# TASK PROMPT
From the entries provided below, copy each line that contains the word "page".

[Saved data entries]
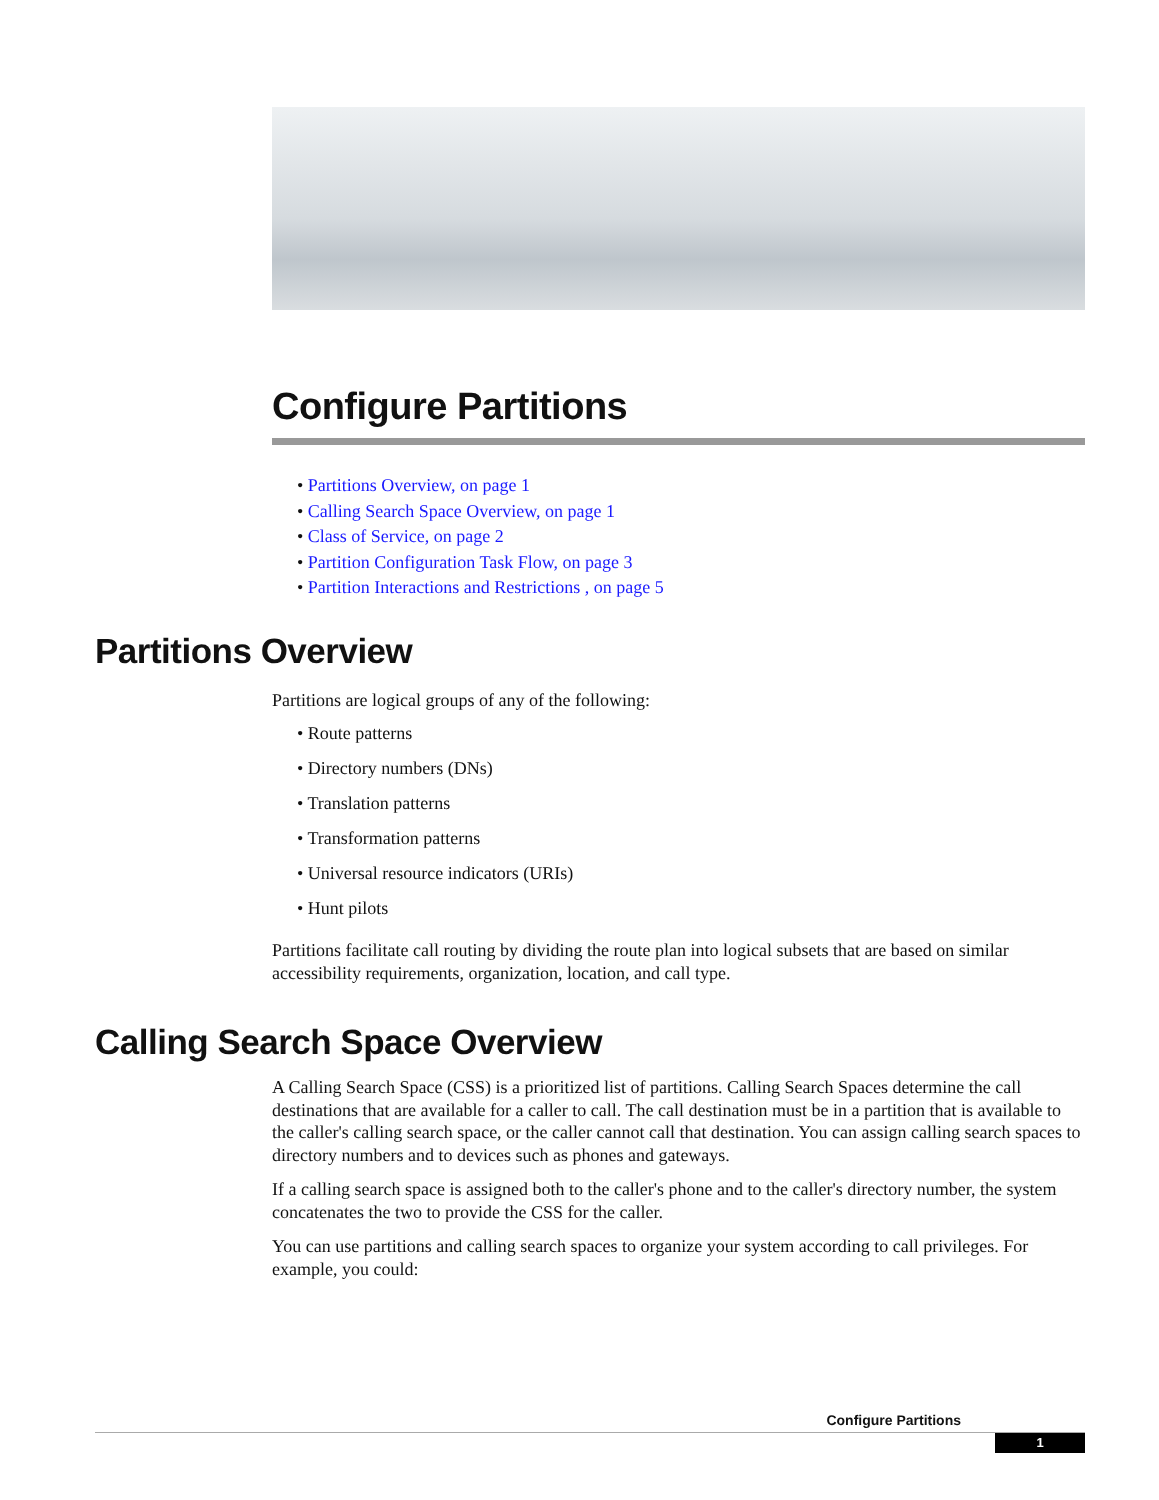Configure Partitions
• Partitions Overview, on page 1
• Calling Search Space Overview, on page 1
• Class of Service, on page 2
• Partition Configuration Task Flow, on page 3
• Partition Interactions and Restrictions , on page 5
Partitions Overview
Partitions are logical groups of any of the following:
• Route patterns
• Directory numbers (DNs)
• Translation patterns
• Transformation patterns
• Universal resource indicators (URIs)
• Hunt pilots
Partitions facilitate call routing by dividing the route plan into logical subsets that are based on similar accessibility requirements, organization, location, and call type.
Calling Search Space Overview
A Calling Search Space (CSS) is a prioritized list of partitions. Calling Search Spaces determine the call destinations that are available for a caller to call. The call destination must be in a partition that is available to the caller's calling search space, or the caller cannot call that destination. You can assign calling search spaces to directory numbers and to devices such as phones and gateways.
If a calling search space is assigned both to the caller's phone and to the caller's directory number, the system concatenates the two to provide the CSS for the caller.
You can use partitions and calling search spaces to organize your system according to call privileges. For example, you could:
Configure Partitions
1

* * *

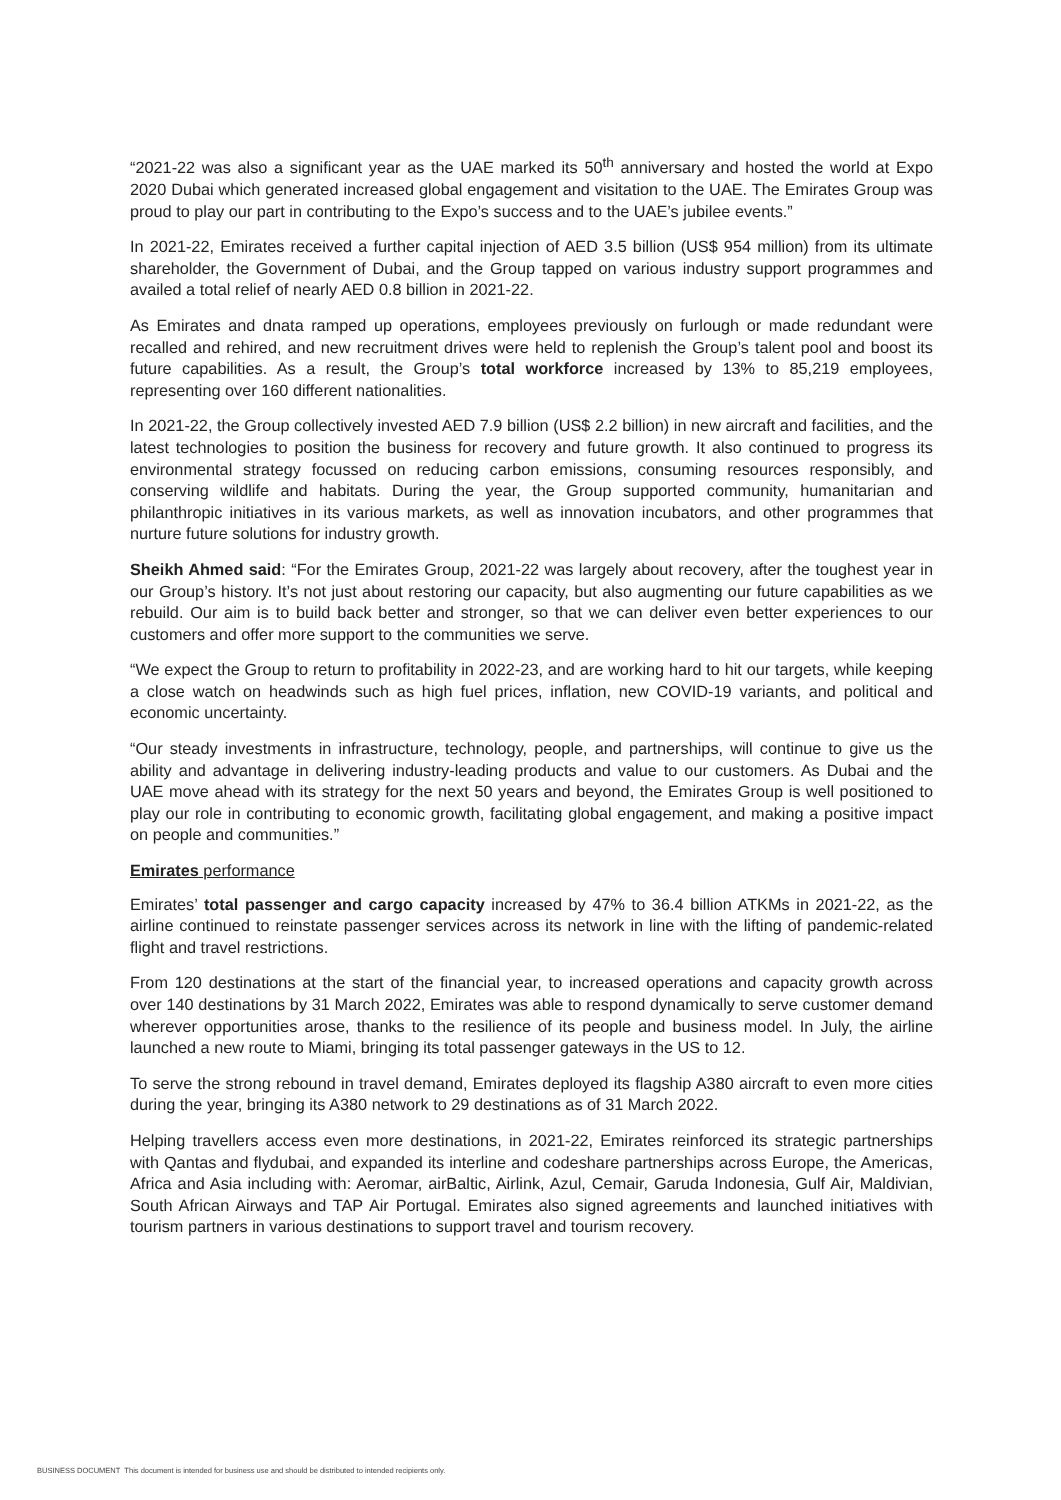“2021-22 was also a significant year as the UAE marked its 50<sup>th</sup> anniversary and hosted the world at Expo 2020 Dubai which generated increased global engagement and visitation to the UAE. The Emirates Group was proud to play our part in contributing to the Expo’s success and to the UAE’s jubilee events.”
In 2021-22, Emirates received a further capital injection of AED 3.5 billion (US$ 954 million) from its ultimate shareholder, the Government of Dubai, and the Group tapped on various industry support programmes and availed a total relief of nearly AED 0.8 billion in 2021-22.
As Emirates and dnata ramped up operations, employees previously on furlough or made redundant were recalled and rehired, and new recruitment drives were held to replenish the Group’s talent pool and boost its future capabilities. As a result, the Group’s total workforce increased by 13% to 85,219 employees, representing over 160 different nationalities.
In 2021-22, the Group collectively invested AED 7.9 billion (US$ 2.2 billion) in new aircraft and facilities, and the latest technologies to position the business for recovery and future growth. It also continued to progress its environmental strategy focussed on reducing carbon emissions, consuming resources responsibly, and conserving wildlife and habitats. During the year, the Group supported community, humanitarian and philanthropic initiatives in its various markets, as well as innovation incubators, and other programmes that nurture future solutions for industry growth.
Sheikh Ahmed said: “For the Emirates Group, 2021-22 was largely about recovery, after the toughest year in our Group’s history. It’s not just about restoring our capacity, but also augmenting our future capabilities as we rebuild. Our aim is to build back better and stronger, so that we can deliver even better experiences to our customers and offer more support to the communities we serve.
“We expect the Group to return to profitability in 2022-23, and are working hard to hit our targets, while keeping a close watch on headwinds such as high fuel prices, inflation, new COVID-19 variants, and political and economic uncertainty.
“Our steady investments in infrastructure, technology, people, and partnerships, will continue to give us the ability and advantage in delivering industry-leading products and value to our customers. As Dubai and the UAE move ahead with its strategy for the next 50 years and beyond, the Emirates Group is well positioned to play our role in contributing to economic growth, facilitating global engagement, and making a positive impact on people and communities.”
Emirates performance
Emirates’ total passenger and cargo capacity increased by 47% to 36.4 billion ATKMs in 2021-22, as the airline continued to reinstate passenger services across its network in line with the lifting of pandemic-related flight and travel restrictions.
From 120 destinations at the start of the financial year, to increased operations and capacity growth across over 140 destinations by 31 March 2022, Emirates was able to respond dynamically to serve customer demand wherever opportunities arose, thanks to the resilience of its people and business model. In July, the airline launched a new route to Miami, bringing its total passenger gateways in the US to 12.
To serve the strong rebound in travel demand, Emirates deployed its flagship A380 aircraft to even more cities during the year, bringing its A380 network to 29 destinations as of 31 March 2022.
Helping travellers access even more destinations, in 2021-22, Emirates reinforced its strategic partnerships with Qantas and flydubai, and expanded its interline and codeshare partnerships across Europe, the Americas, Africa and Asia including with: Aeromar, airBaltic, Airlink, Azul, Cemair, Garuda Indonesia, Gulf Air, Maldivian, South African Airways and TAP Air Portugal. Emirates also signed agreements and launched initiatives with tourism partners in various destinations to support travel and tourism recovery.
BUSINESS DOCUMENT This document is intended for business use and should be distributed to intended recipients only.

# RESPONSE TO THIS EXERCISE
• Partitions Overview, on page 1
• Calling Search Space Overview, on page 1
• Class of Service, on page 2
• Partition Configuration Task Flow, on page 3
• Partition Interactions and Restrictions , on page 5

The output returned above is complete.